**Data for the task:**
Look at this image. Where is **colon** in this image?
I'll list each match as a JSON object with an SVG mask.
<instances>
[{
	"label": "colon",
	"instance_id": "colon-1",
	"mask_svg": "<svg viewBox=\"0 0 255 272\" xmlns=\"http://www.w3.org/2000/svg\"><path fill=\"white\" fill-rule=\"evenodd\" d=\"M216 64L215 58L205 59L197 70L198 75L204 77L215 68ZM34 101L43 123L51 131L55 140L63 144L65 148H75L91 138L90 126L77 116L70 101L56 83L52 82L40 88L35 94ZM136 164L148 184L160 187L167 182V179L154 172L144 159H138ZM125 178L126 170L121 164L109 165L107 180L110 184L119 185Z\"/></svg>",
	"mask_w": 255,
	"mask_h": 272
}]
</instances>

**The task:**
Copy every line of the items above word for word, with no changes.

**Solved problem:**
Look at this image. Where is **colon** in this image?
I'll list each match as a JSON object with an SVG mask.
<instances>
[{
	"label": "colon",
	"instance_id": "colon-1",
	"mask_svg": "<svg viewBox=\"0 0 255 272\" xmlns=\"http://www.w3.org/2000/svg\"><path fill=\"white\" fill-rule=\"evenodd\" d=\"M216 64L215 58L205 59L197 70L198 75L204 77L215 68ZM34 101L43 123L51 131L55 140L63 144L65 148H75L91 138L90 126L77 116L70 101L56 83L52 82L40 88L35 94ZM136 164L148 184L160 187L167 182V179L154 172L144 159H138ZM125 178L126 170L121 164L109 165L107 180L110 184L119 185Z\"/></svg>",
	"mask_w": 255,
	"mask_h": 272
}]
</instances>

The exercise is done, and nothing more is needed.